● **Exercise**
Please return each line of the records below that contains the word "Obiective", copied in full.

● **Data for the task**

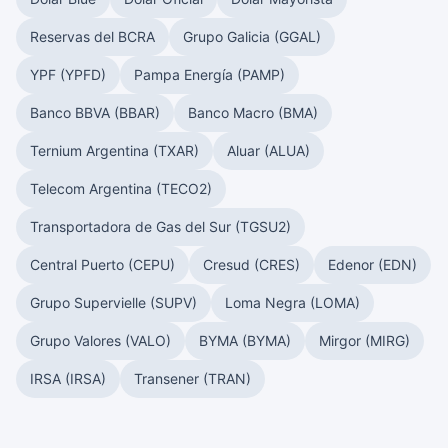
Reservas del BCRA
Grupo Galicia (GGAL)
YPF (YPFD)
Pampa Energía (PAMP)
Banco BBVA (BBAR)
Banco Macro (BMA)
Ternium Argentina (TXAR)
Aluar (ALUA)
Telecom Argentina (TECO2)
Transportadora de Gas del Sur (TGSU2)
Central Puerto (CEPU)
Cresud (CRES)
Edenor (EDN)
Grupo Supervielle (SUPV)
Loma Negra (LOMA)
Grupo Valores (VALO)
BYMA (BYMA)
Mirgor (MIRG)
IRSA (IRSA)
Transener (TRAN)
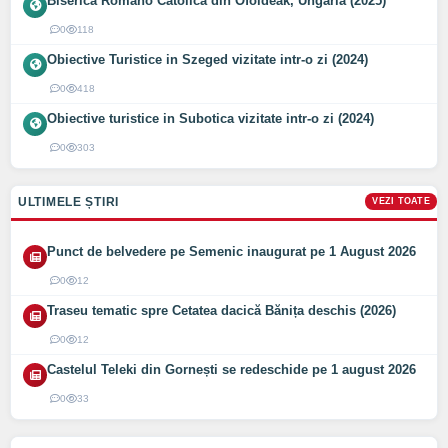
Biserica Romano Catolica din Óföldeák, Ungaria (2025)
0
118
Obiective Turistice in Szeged vizitate intr-o zi (2024)
0
418
Obiective turistice in Subotica vizitate intr-o zi (2024)
0
303
ULTIMELE ȘTIRI
VEZI TOATE
Punct de belvedere pe Semenic inaugurat pe 1 August 2026
0
12
Traseu tematic spre Cetatea dacică Bănița deschis (2026)
0
12
Castelul Teleki din Gornești se redeschide pe 1 august 2026
0
33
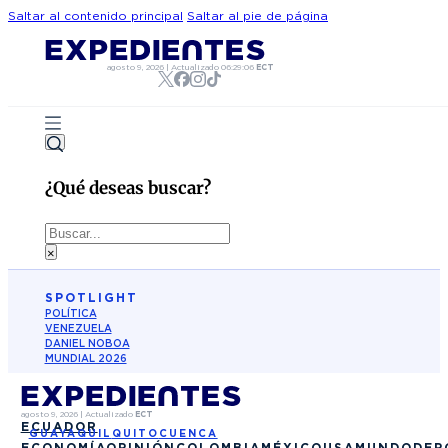
Saltar al contenido principal
Saltar al pie de página
agosto 9, 2026
|
Actualizado
06:29:06
ECT
¿Qué deseas buscar?
Buscar
×
SPOTLIGHT
POLÍTICA
VENEZUELA
DANIEL NOBOA
MUNDIAL 2026
agosto 9, 2026
|
Actualizado
ECT
ECUADOR
GUAYAQUIL
QUITO
CUENCA
ECONOMÍA
OPINIÓN
COLOMBIA
MÉXICO
USA
MUNDO
DEP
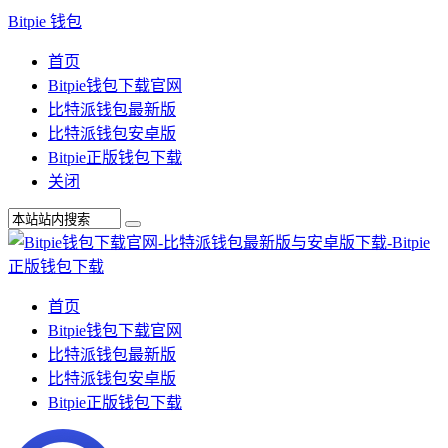
Bitpie 钱包
首页
Bitpie钱包下载官网
比特派钱包最新版
比特派钱包安卓版
Bitpie正版钱包下载
关闭
首页
Bitpie钱包下载官网
比特派钱包最新版
比特派钱包安卓版
Bitpie正版钱包下载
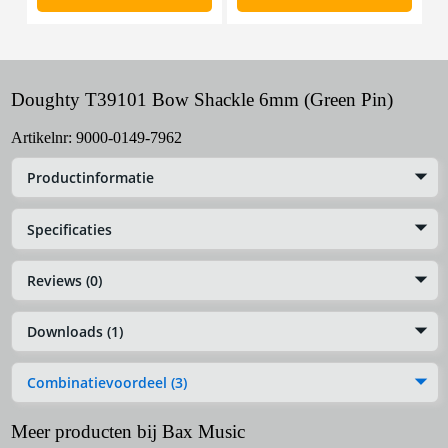
Doughty T39101 Bow Shackle 6mm (Green Pin)
Artikelnr:
9000-0149-7962
Productinformatie
Specificaties
Reviews (0)
Downloads (1)
Combinatievoordeel (3)
Meer producten bij Bax Music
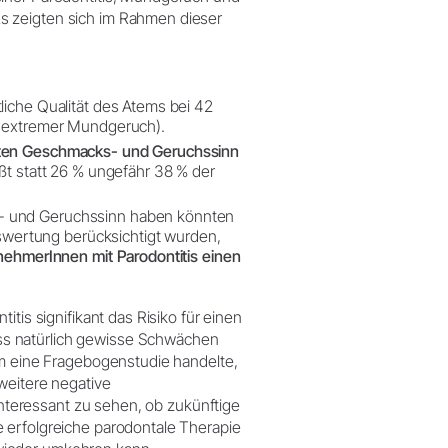
s zeigten sich im Rahmen dieser
liche Qualität des Atems bei 42
 = extremer Mundgeruch).
gten Geschmacks- und Geruchssinn
ißt statt 26 % ungefähr 38 % der
s- und Geruchssinn haben könnten
Auswertung berücksichtigt wurden,
lnehmerInnen mit Parodontitis einen
tis signifikant das Risiko für einen
ss natürlich gewisse Schwächen
um eine Fragebogenstudie handelte,
weitere negative
 interessant zu sehen, ob zukünftige
 erfolgreiche parodontale Therapie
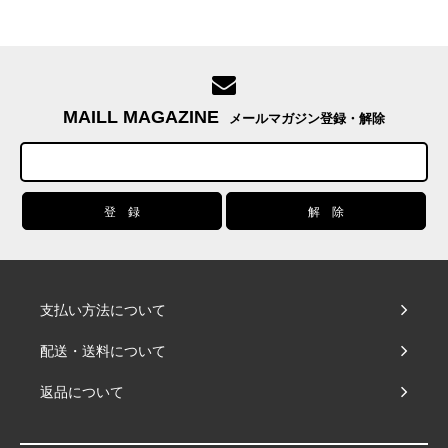
MAILL MAGAZINE
メールマガジン登録・解除
支払い方法について
配送・送料について
返品について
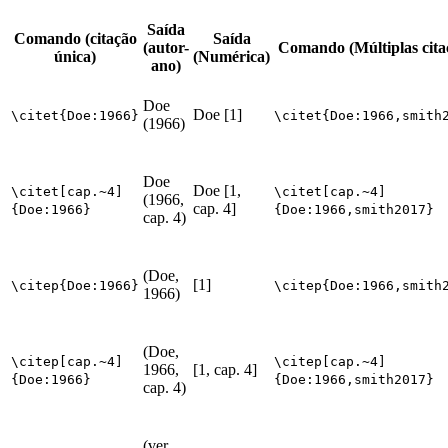
Saída
Comando (citação
Saída
(autor-
Comando (Múltiplas cita
única)
(Numérica)
ano)
Doe
Doe [1]
\citet{Doe:1966}
\citet{Doe:1966,smith
(1966)
Doe
Doe [1,
\citet[cap.~4]
\citet[cap.~4]
(1966,
cap. 4]
{Doe:1966}
{Doe:1966,smith2017}
cap. 4)
(Doe,
[1]
\citep{Doe:1966}
\citep{Doe:1966,smith
1966)
(Doe,
\citep[cap.~4]
\citep[cap.~4]
1966,
[1, cap. 4]
{Doe:1966}
{Doe:1966,smith2017}
cap. 4)
(ver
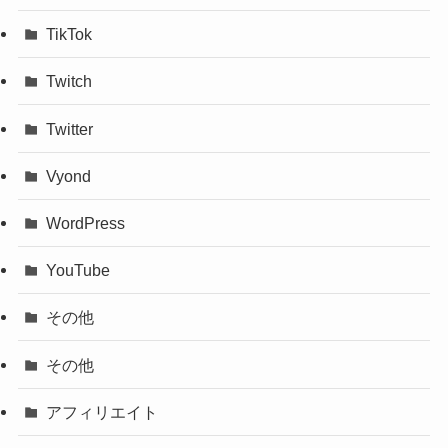
TikTok
Twitch
Twitter
Vyond
WordPress
YouTube
その他
その他
アフィリエイト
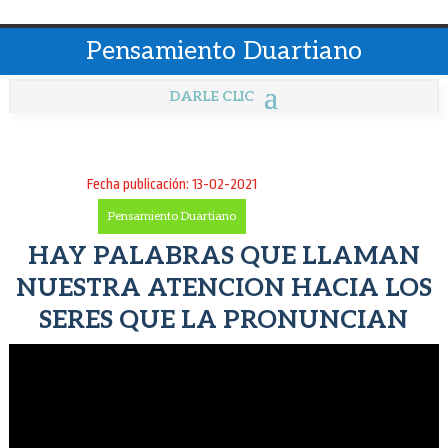
Pensamiento Duartiano
Fecha publicación: 13-02-2021
Pensamiento Duartiano
HAY PALABRAS QUE LLAMAN
NUESTRA ATENCION HACIA LOS
SERES QUE LA PRONUNCIAN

● **Task output**
Obiective Turistice in Szeged vizitate intr-o zi (2024)
Obiective turistice in Subotica vizitate intr-o zi (2024)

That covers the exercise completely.